We’d gone close a few times before we registered. A move down the right involving Rob Dickie, Cadden and Baptiste got the ball to Cameron Brannagan on the edge of the box. Taking it away from a defender he was forced away from goal but turned back really quickly and in a trice had sent a shot just wide. When we’re not bringing our A++ game it is actually easy to overlook how well we are doing. It’s standard stuff now that we’ll put together multi pass moves before unleashing an effort at goal. We mustn’t get blasé about this. (I hadn’t appreciated that there were 13 passes without an outfield Wycombe player touching the ball in the build- up to our goal until I saw a replay after I’d written the previous FV. Well worth a mention here).

That wasn’t Brannagan’s only first half attempt on goal. Another shot from similar distance needed a very good Vickers dive to keep it out.

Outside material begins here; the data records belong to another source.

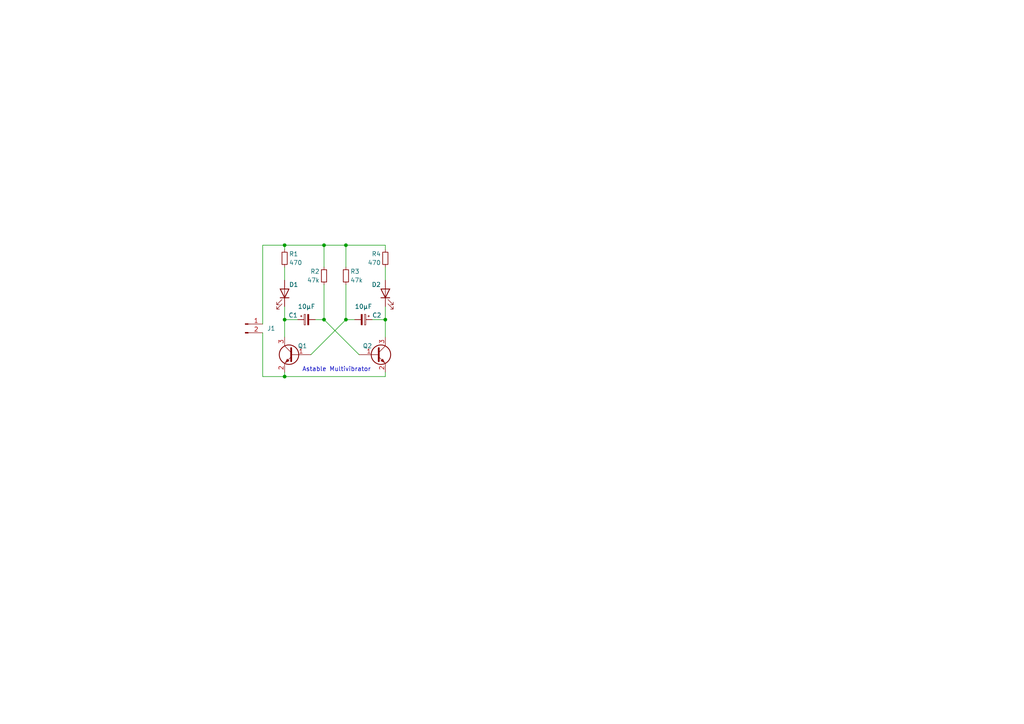
<source format=kicad_sch>
(kicad_sch (version 20230121) (generator eeschema)

  (uuid 783ea00e-c58e-4b0e-a61c-ddcfaf5f544c)

  (paper "A4")

  

  (junction (at 82.55 109.22) (diameter 0) (color 0 0 0 0)
    (uuid 098394e8-397c-4031-99a0-4652559b1f67)
  )
  (junction (at 100.33 71.12) (diameter 0) (color 0 0 0 0)
    (uuid 1d037bce-1f5a-4754-959e-d65807bbeb5a)
  )
  (junction (at 93.98 71.12) (diameter 0) (color 0 0 0 0)
    (uuid 24b559e9-7b99-4476-b643-1d23243af74b)
  )
  (junction (at 93.98 92.71) (diameter 0) (color 0 0 0 0)
    (uuid 3c1ef70a-d214-41c9-ad05-aa31e959c51d)
  )
  (junction (at 82.55 71.12) (diameter 0) (color 0 0 0 0)
    (uuid 5f7685db-f99d-4e4b-a782-bb0332512e1e)
  )
  (junction (at 100.33 92.71) (diameter 0) (color 0 0 0 0)
    (uuid a1877dcb-4660-41d6-96b1-45f94fbc4c80)
  )
  (junction (at 82.55 92.71) (diameter 0) (color 0 0 0 0)
    (uuid c36f7177-a383-4d13-982e-be31f8de0c2b)
  )
  (junction (at 111.76 92.71) (diameter 0) (color 0 0 0 0)
    (uuid d91bf146-1a4f-4225-8c23-b8958c841e41)
  )

  (wire (pts (xy 111.76 88.9) (xy 111.76 92.71))
    (stroke (width 0) (type default))
    (uuid 030fc766-b637-4010-8f51-122009ea9829)
  )
  (wire (pts (xy 93.98 71.12) (xy 82.55 71.12))
    (stroke (width 0) (type default))
    (uuid 06ddfedd-07f4-4835-9844-3af4c6932288)
  )
  (wire (pts (xy 76.2 71.12) (xy 76.2 93.98))
    (stroke (width 0) (type default))
    (uuid 088736e8-9206-4d02-b729-cf8d86dcb27a)
  )
  (wire (pts (xy 111.76 107.95) (xy 111.76 109.22))
    (stroke (width 0) (type default))
    (uuid 11d06b3f-610c-4d63-92bf-9f3e3b45f9b1)
  )
  (wire (pts (xy 111.76 92.71) (xy 107.95 92.71))
    (stroke (width 0) (type default))
    (uuid 210fcdab-723a-408c-a680-248860b99afe)
  )
  (wire (pts (xy 76.2 109.22) (xy 76.2 96.52))
    (stroke (width 0) (type default))
    (uuid 27df5289-cbc7-4cea-baf6-6adc963bf25e)
  )
  (wire (pts (xy 82.55 71.12) (xy 76.2 71.12))
    (stroke (width 0) (type default))
    (uuid 283fbad1-851c-4e84-b578-b7ebc9d51b89)
  )
  (wire (pts (xy 82.55 92.71) (xy 82.55 97.79))
    (stroke (width 0) (type default))
    (uuid 2d9d38bd-c053-41a3-83c0-34c58f7245e0)
  )
  (wire (pts (xy 82.55 107.95) (xy 82.55 109.22))
    (stroke (width 0) (type default))
    (uuid 513ea199-1049-49db-b7d2-dfa412fed287)
  )
  (wire (pts (xy 104.14 102.87) (xy 93.98 92.71))
    (stroke (width 0) (type default))
    (uuid 5d504487-c61f-4c5f-bb88-b2e8a8f700e4)
  )
  (wire (pts (xy 82.55 71.12) (xy 82.55 72.39))
    (stroke (width 0) (type default))
    (uuid 600e8985-1188-40d8-a79e-ddca1cdb687b)
  )
  (wire (pts (xy 82.55 109.22) (xy 111.76 109.22))
    (stroke (width 0) (type default))
    (uuid 6694068c-1969-4903-b447-8a260a0dcc6d)
  )
  (wire (pts (xy 100.33 71.12) (xy 93.98 71.12))
    (stroke (width 0) (type default))
    (uuid 6c639adf-3940-43dc-8e5a-db6b2ee9a5ed)
  )
  (wire (pts (xy 91.44 92.71) (xy 93.98 92.71))
    (stroke (width 0) (type default))
    (uuid 7c23f9fb-f812-4181-abaf-b6d772c770f2)
  )
  (wire (pts (xy 90.17 102.87) (xy 100.33 92.71))
    (stroke (width 0) (type default))
    (uuid 9410f5f4-d692-441d-ae62-f340c628b207)
  )
  (wire (pts (xy 111.76 92.71) (xy 111.76 97.79))
    (stroke (width 0) (type default))
    (uuid 98d3d867-a5fe-4225-b666-ea6dc53f9b3e)
  )
  (wire (pts (xy 82.55 77.47) (xy 82.55 81.28))
    (stroke (width 0) (type default))
    (uuid 9d8c6d0b-6cdc-4f30-9808-ddd5686da82e)
  )
  (wire (pts (xy 93.98 71.12) (xy 93.98 77.47))
    (stroke (width 0) (type default))
    (uuid 9db938de-a141-4a0e-88ec-7ab8278dbce1)
  )
  (wire (pts (xy 100.33 92.71) (xy 100.33 82.55))
    (stroke (width 0) (type default))
    (uuid a087d57c-f2d1-444c-a006-1fb35c47c533)
  )
  (wire (pts (xy 82.55 92.71) (xy 82.55 88.9))
    (stroke (width 0) (type default))
    (uuid a4581b52-f802-4d2e-8ba8-921de0b0e987)
  )
  (wire (pts (xy 102.87 92.71) (xy 100.33 92.71))
    (stroke (width 0) (type default))
    (uuid a94e68d9-602b-487c-ae1f-36ba873250d0)
  )
  (wire (pts (xy 76.2 109.22) (xy 82.55 109.22))
    (stroke (width 0) (type default))
    (uuid b27af650-586b-4dca-91ba-5926907b7ae7)
  )
  (wire (pts (xy 111.76 71.12) (xy 100.33 71.12))
    (stroke (width 0) (type default))
    (uuid c4a3866b-fdce-447d-aff4-1cb8fae271e7)
  )
  (wire (pts (xy 100.33 71.12) (xy 100.33 77.47))
    (stroke (width 0) (type default))
    (uuid d0a40273-de1a-4508-b5b7-97ca78fd3b88)
  )
  (wire (pts (xy 111.76 77.47) (xy 111.76 81.28))
    (stroke (width 0) (type default))
    (uuid e740e0e3-be02-4a46-bc70-31e1d93d7457)
  )
  (wire (pts (xy 86.36 92.71) (xy 82.55 92.71))
    (stroke (width 0) (type default))
    (uuid ee518570-519c-41fe-bf34-1546d6b73c09)
  )
  (wire (pts (xy 111.76 72.39) (xy 111.76 71.12))
    (stroke (width 0) (type default))
    (uuid f069b37a-0a7f-4f8c-9342-15e64371af31)
  )
  (wire (pts (xy 93.98 92.71) (xy 93.98 82.55))
    (stroke (width 0) (type default))
    (uuid f99eb3aa-a93e-4bae-a57b-54d1db29a8b1)
  )

  (text "Astable Multivibrator" (at 87.63 107.95 0)
    (effects (font (size 1.27 1.27)) (justify left bottom))
    (uuid 50894043-0adb-41cb-a9c5-650803ef4314)
  )

  (symbol (lib_id "Device:C_Polarized_Small") (at 105.41 92.71 270) (unit 1)
    (in_bom yes) (on_board yes) (dnp no)
    (uuid 4787625f-7894-4a2d-947b-b33dd97d57e1)
    (property "Reference" "C2" (at 107.95 91.44 90)
      (effects (font (size 1.27 1.27)) (justify left))
    )
    (property "Value" "10µF" (at 105.41 88.9 90)
      (effects (font (size 1.27 1.27)))
    )
    (property "Footprint" "" (at 105.41 92.71 0)
      (effects (font (size 1.27 1.27)) hide)
    )
    (property "Datasheet" "~" (at 105.41 92.71 0)
      (effects (font (size 1.27 1.27)) hide)
    )
    (pin "1" (uuid 584b5f72-bc98-49a6-9c3c-9b809efc23b1))
    (pin "2" (uuid 47c61684-2ae4-4816-b3f7-ffdd7bdc4f68))
    (instances
      (project "KiCad_handout_schematic"
        (path "/783ea00e-c58e-4b0e-a61c-ddcfaf5f544c"
          (reference "C2") (unit 1)
        )
      )
    )
  )

  (symbol (lib_id "Device:LED") (at 111.76 85.09 90) (unit 1)
    (in_bom yes) (on_board yes) (dnp no)
    (uuid 5044fccf-912a-47df-b460-ac10110ee080)
    (property "Reference" "D2" (at 110.49 82.55 90)
      (effects (font (size 1.27 1.27)) (justify left))
    )
    (property "Value" "LED" (at 115.57 88.5825 90)
      (effects (font (size 1.27 1.27)) (justify right) hide)
    )
    (property "Footprint" "" (at 111.76 85.09 0)
      (effects (font (size 1.27 1.27)) hide)
    )
    (property "Datasheet" "~" (at 111.76 85.09 0)
      (effects (font (size 1.27 1.27)) hide)
    )
    (pin "1" (uuid 9d29a44f-7a16-4a02-914c-25388ad4aae8))
    (pin "2" (uuid 3dab6eec-cf3e-48c8-8b72-af9ed90aa17a))
    (instances
      (project "KiCad_handout_schematic"
        (path "/783ea00e-c58e-4b0e-a61c-ddcfaf5f544c"
          (reference "D2") (unit 1)
        )
      )
    )
  )

  (symbol (lib_id "Device:R_Small") (at 111.76 74.93 0) (unit 1)
    (in_bom yes) (on_board yes) (dnp no)
    (uuid 5a19cffb-4aa2-4e5f-a022-52bcac007d21)
    (property "Reference" "R4" (at 110.49 73.66 0)
      (effects (font (size 1.27 1.27)) (justify right))
    )
    (property "Value" "470" (at 110.49 76.2 0)
      (effects (font (size 1.27 1.27)) (justify right))
    )
    (property "Footprint" "" (at 111.76 74.93 0)
      (effects (font (size 1.27 1.27)) hide)
    )
    (property "Datasheet" "~" (at 111.76 74.93 0)
      (effects (font (size 1.27 1.27)) hide)
    )
    (pin "1" (uuid 29550b9b-aea2-44d6-ac4d-ae1b681e617f))
    (pin "2" (uuid 5e76c4f4-2921-4f25-9737-bb223a81adf9))
    (instances
      (project "KiCad_handout_schematic"
        (path "/783ea00e-c58e-4b0e-a61c-ddcfaf5f544c"
          (reference "R4") (unit 1)
        )
      )
    )
  )

  (symbol (lib_id "Connector:Conn_01x02_Pin") (at 71.12 93.98 0) (unit 1)
    (in_bom yes) (on_board yes) (dnp no)
    (uuid 869f2a0a-3d07-445c-8f26-45a50bf4a2a4)
    (property "Reference" "J1" (at 77.47 95.25 0)
      (effects (font (size 1.27 1.27)) (justify left))
    )
    (property "Value" "Conn_01x02_Pin" (at 67.31 100.33 0)
      (effects (font (size 1.27 1.27)) hide)
    )
    (property "Footprint" "" (at 71.12 93.98 0)
      (effects (font (size 1.27 1.27)) hide)
    )
    (property "Datasheet" "~" (at 71.12 93.98 0)
      (effects (font (size 1.27 1.27)) hide)
    )
    (pin "1" (uuid 0c056050-5f69-453d-b9d3-614d7766e7da))
    (pin "2" (uuid 06d2578b-2c11-404e-b605-530024931693))
    (instances
      (project "KiCad_handout_schematic"
        (path "/783ea00e-c58e-4b0e-a61c-ddcfaf5f544c"
          (reference "J1") (unit 1)
        )
      )
    )
  )

  (symbol (lib_id "Transistor_BJT:BC817") (at 109.22 102.87 0) (unit 1)
    (in_bom yes) (on_board yes) (dnp no)
    (uuid 89b93e53-a2ab-456e-a35f-1aecf0191642)
    (property "Reference" "Q2" (at 107.95 100.33 0)
      (effects (font (size 1.27 1.27)) (justify right))
    )
    (property "Value" "BC817" (at 114.3 104.775 0)
      (effects (font (size 1.27 1.27)) (justify left) hide)
    )
    (property "Footprint" "Package_TO_SOT_SMD:SOT-23" (at 114.3 104.775 0)
      (effects (font (size 1.27 1.27) italic) (justify left) hide)
    )
    (property "Datasheet" "https://www.onsemi.com/pub/Collateral/BC818-D.pdf" (at 109.22 102.87 0)
      (effects (font (size 1.27 1.27)) (justify left) hide)
    )
    (pin "1" (uuid cd95c73d-1152-474a-ae51-88061680c941))
    (pin "2" (uuid 94b8d53f-ac09-4d0d-948b-a1b7110c9252))
    (pin "3" (uuid a9bfaaef-fc82-4bba-9ea5-f4d21a9d5cb4))
    (instances
      (project "KiCad_handout_schematic"
        (path "/783ea00e-c58e-4b0e-a61c-ddcfaf5f544c"
          (reference "Q2") (unit 1)
        )
      )
    )
  )

  (symbol (lib_id "Device:LED") (at 82.55 85.09 270) (mirror x) (unit 1)
    (in_bom yes) (on_board yes) (dnp no)
    (uuid a86f5755-5e4b-4a2a-a1a7-7512dca8f101)
    (property "Reference" "D1" (at 83.82 82.55 90)
      (effects (font (size 1.27 1.27)) (justify left))
    )
    (property "Value" "LED" (at 85.09 88.5825 90)
      (effects (font (size 1.27 1.27)) (justify left) hide)
    )
    (property "Footprint" "" (at 82.55 85.09 0)
      (effects (font (size 1.27 1.27)) hide)
    )
    (property "Datasheet" "~" (at 82.55 85.09 0)
      (effects (font (size 1.27 1.27)) hide)
    )
    (pin "1" (uuid 83a4690c-3b30-4462-a591-edfb7d3584a9))
    (pin "2" (uuid 50607a43-5676-4577-9a1e-4d6343f69a0e))
    (instances
      (project "KiCad_handout_schematic"
        (path "/783ea00e-c58e-4b0e-a61c-ddcfaf5f544c"
          (reference "D1") (unit 1)
        )
      )
    )
  )

  (symbol (lib_id "Device:R_Small") (at 82.55 74.93 0) (unit 1)
    (in_bom yes) (on_board yes) (dnp no)
    (uuid c0381d34-b416-4361-826c-6333ab096772)
    (property "Reference" "R1" (at 83.82 73.66 0)
      (effects (font (size 1.27 1.27)) (justify left))
    )
    (property "Value" "470" (at 83.82 76.2 0)
      (effects (font (size 1.27 1.27)) (justify left))
    )
    (property "Footprint" "" (at 82.55 74.93 0)
      (effects (font (size 1.27 1.27)) hide)
    )
    (property "Datasheet" "~" (at 82.55 74.93 0)
      (effects (font (size 1.27 1.27)) hide)
    )
    (pin "1" (uuid 03972124-ecca-45fa-816d-cf3a34ca6cda))
    (pin "2" (uuid 7fb95f8b-1c98-4129-bd34-6caa57bed001))
    (instances
      (project "KiCad_handout_schematic"
        (path "/783ea00e-c58e-4b0e-a61c-ddcfaf5f544c"
          (reference "R1") (unit 1)
        )
      )
    )
  )

  (symbol (lib_id "Device:C_Polarized_Small") (at 88.9 92.71 90) (mirror x) (unit 1)
    (in_bom yes) (on_board yes) (dnp no)
    (uuid d0df87cf-ae09-4f7a-ae4f-40b5e4c637a9)
    (property "Reference" "C1" (at 86.36 91.44 90)
      (effects (font (size 1.27 1.27)) (justify left))
    )
    (property "Value" "10µF" (at 88.9 88.9 90)
      (effects (font (size 1.27 1.27)))
    )
    (property "Footprint" "" (at 88.9 92.71 0)
      (effects (font (size 1.27 1.27)) hide)
    )
    (property "Datasheet" "~" (at 88.9 92.71 0)
      (effects (font (size 1.27 1.27)) hide)
    )
    (pin "1" (uuid c75dec33-fbac-4088-a9f3-3a571ed59383))
    (pin "2" (uuid 2ac12734-deb2-4d04-aea4-607eb326d9dd))
    (instances
      (project "KiCad_handout_schematic"
        (path "/783ea00e-c58e-4b0e-a61c-ddcfaf5f544c"
          (reference "C1") (unit 1)
        )
      )
    )
  )

  (symbol (lib_id "Device:R_Small") (at 100.33 80.01 0) (unit 1)
    (in_bom yes) (on_board yes) (dnp no)
    (uuid d4630a93-a1fd-4f28-a13d-d43c66f0a2ac)
    (property "Reference" "R3" (at 101.6 78.74 0)
      (effects (font (size 1.27 1.27)) (justify left))
    )
    (property "Value" "47k" (at 101.6 81.28 0)
      (effects (font (size 1.27 1.27)) (justify left))
    )
    (property "Footprint" "" (at 100.33 80.01 0)
      (effects (font (size 1.27 1.27)) hide)
    )
    (property "Datasheet" "~" (at 100.33 80.01 0)
      (effects (font (size 1.27 1.27)) hide)
    )
    (pin "1" (uuid 2533b294-1732-47d4-8e15-ab7bc8cd2616))
    (pin "2" (uuid adb25be3-04e3-4bab-9bdb-7cf5fadaaab4))
    (instances
      (project "KiCad_handout_schematic"
        (path "/783ea00e-c58e-4b0e-a61c-ddcfaf5f544c"
          (reference "R3") (unit 1)
        )
      )
    )
  )

  (symbol (lib_id "Device:R_Small") (at 93.98 80.01 0) (unit 1)
    (in_bom yes) (on_board yes) (dnp no)
    (uuid db636bad-8669-4ed5-830d-8cb47890a256)
    (property "Reference" "R2" (at 92.71 78.74 0)
      (effects (font (size 1.27 1.27)) (justify right))
    )
    (property "Value" "47k" (at 92.71 81.28 0)
      (effects (font (size 1.27 1.27)) (justify right))
    )
    (property "Footprint" "" (at 93.98 80.01 0)
      (effects (font (size 1.27 1.27)) hide)
    )
    (property "Datasheet" "~" (at 93.98 80.01 0)
      (effects (font (size 1.27 1.27)) hide)
    )
    (pin "1" (uuid 6d68ecbd-3d66-4e0b-a7e9-13e398a45cbc))
    (pin "2" (uuid ca541c29-1e6b-4be9-839c-22634476bdd6))
    (instances
      (project "KiCad_handout_schematic"
        (path "/783ea00e-c58e-4b0e-a61c-ddcfaf5f544c"
          (reference "R2") (unit 1)
        )
      )
    )
  )

  (symbol (lib_id "Transistor_BJT:BC817") (at 85.09 102.87 0) (mirror y) (unit 1)
    (in_bom yes) (on_board yes) (dnp no)
    (uuid eb79c69a-477a-4f44-9454-d356ed976f2e)
    (property "Reference" "Q1" (at 86.36 100.33 0)
      (effects (font (size 1.27 1.27)) (justify right))
    )
    (property "Value" "BC817" (at 80.01 104.775 0)
      (effects (font (size 1.27 1.27)) (justify left) hide)
    )
    (property "Footprint" "Package_TO_SOT_SMD:SOT-23" (at 80.01 104.775 0)
      (effects (font (size 1.27 1.27) italic) (justify left) hide)
    )
    (property "Datasheet" "https://www.onsemi.com/pub/Collateral/BC818-D.pdf" (at 85.09 102.87 0)
      (effects (font (size 1.27 1.27)) (justify left) hide)
    )
    (pin "1" (uuid 40fa33ee-7120-42ac-871e-889b2604cff6))
    (pin "2" (uuid ab257fad-1c48-4648-a790-14841c330e2c))
    (pin "3" (uuid 298ec3b6-cf94-498b-84a8-1c9e9555b92c))
    (instances
      (project "KiCad_handout_schematic"
        (path "/783ea00e-c58e-4b0e-a61c-ddcfaf5f544c"
          (reference "Q1") (unit 1)
        )
      )
    )
  )

  (sheet_instances
    (path "/" (page "1"))
  )
)

</source>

It is fact that the mark of genuine contenders is that they can grind out results when not playing at their best so we can take great comfort in our bid to make this season very special from what we did here. But for me what now makes this an absolutely superb result is the fact that we had so many players who had to play even though they were ill. I wasn’t aware of this until Radio Oxford informed me after the game. Anyone who does any regular exercise, be it jogging, using a cycling or rowing machine, will know that if you feel rough with a cold, stomach bug or whatever the times you’ll be able to achieve will be down by at least a few percentage points on your very best. More likely though you’ll give this kind of thing a rest until you feel better. It’s no fun tiring yourself out when you feel rough. Yet this is what some in yellow put their bodies through for the cause and came out triumphant.

Within this display I thought we had a player or two who were outstanding. As sure as the sun rises Baptiste was going to be the sponsor’s man of the match because he scored a goal. My vote goes to Brannagan. He was doing everything quicker than everyone else and constantly got himself in space even in a tight game such as this. Mous too deserves special mention. His experience was invaluable as the sickly yellow animal found a way to get the job done. In the second period when we were at our most vulnerable and a couple of Lincoln breakaways looked like they might bring a reward he did what was necessary. That meant taking one for the team when he pulled back Tyler and accepted his booking. Much as Lincoln protested, a yellow card was the right decision from referee Will Finnie. Our captain was not the last man, Dickie had got back too. These incidents are something I don’t like to see, but I do really when it helps my team. It’s all part of the game and the same for both sides who know what the laws say the punishment should be.

Finnie was by no means the worst official we’ve had but his performance was a little mixed. After initially whistling and awarding us an indirect for a back pass he changed his mind. If it had been a knee that played the ball back then he did eventually make the right decision, so well done.

As the game entered its final stages Lincoln players were going down on the slightest of contact and were getting free-kicks which ended up being hit into our box. That was rather concerning. When our guys started trying the same we got diddly squat. In the end this did not matter.

So little time to rest and recover now as we go again on Sunday in one of the least appealing fixtures of the season at the Cherry Red records Stadium for our last match of the decade, a period in which we’ve gone from near the top of the Conference to near the top of the L1. That’s excellent progression in very competitive times whilst being somewhat hamstrung by huge rental and services charges.